Dataset excerpts:
* * *

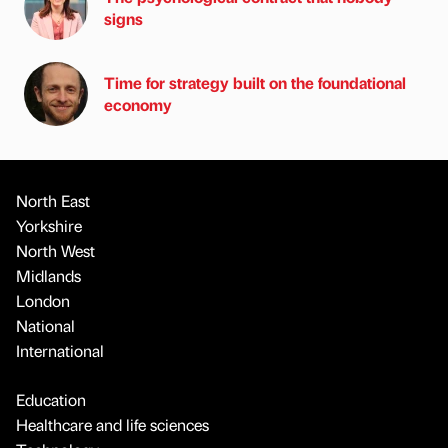
signs
Time for strategy built on the foundational
economy
North East
Yorkshire
North West
Midlands
London
National
International
Education
Healthcare and life sciences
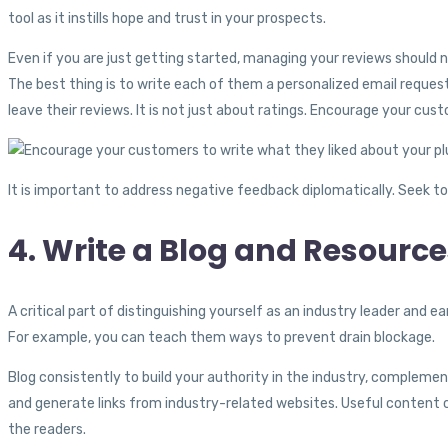
tool as it instills hope and trust in your prospects.
Even if you are just getting started, managing your reviews should 
The best thing is to write each of them a personalized email reques
leave their reviews. It is not just about ratings. Encourage your c
It is important to address negative feedback diplomatically. Seek t
4. Write a Blog and Resourc
A critical part of distinguishing yourself as an industry leader and e
For example, you can teach them ways to prevent drain blockage.
Blog consistently to build your authority in the industry, compleme
and generate links from industry-related websites. Useful content ca
the readers.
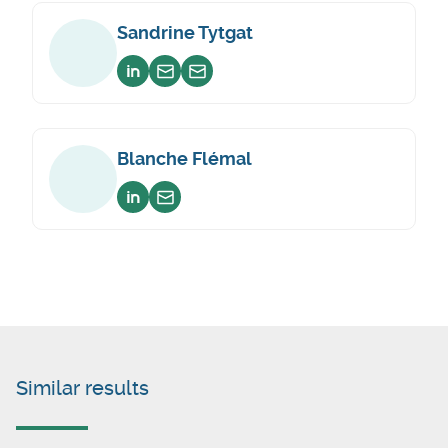
Sandrine Tytgat
Voir sur linkedin
Envoyer un email
Envoyer un email
Blanche Flémal
Voir sur linkedin
Envoyer un email
Similar results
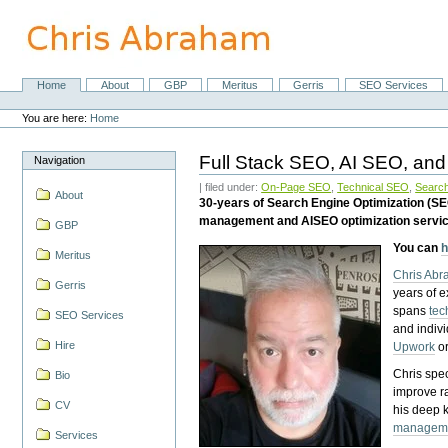
Skip
to
content.
|
Skip
Home
About
GBP
Meritus
Gerris
SEO Services
Navigation
to
Personal
navigation
tools
You are here:
Home
Full Stack SEO, AI SEO, and
Navigation
| filed under:
On-Page SEO
,
Technical SEO
,
Search
About
30-years of Search Engine Optimization (S
management and AISEO optimization servi
GBP
You can
h
Meritus
Chris Ab
Gerris
years of 
spans
tec
SEO Services
and indiv
Hire
Upwork
o
Chris spec
Bio
improve r
CV
his deep 
managem
Services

* * *

Go through the records above and return each line in which the word "content" occurs.

and generate links from industry-related websites. Useful content ca
content.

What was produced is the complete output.